In the data below, which lines hold "bawah"? Copy every one.

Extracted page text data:
═══

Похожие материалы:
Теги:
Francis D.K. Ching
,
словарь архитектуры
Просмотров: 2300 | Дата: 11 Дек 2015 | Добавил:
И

═══

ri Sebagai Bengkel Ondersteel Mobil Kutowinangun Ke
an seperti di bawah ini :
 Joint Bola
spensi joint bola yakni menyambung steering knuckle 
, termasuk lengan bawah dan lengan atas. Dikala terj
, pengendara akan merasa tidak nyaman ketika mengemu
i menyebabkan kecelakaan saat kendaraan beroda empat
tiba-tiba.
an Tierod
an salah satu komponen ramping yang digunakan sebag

═══

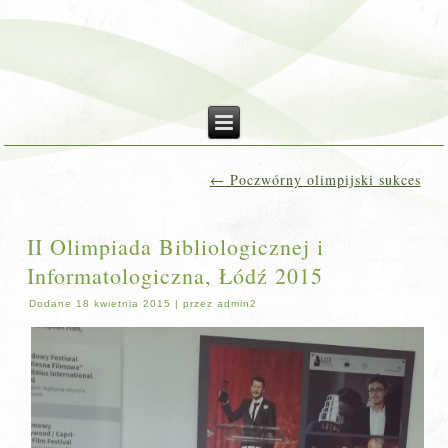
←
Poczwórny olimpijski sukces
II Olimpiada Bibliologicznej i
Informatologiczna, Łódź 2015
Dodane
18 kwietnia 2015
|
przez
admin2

═══

- OUTPUT:
an seperti di bawah ini :
, termasuk lengan bawah dan lengan atas. Dikala terj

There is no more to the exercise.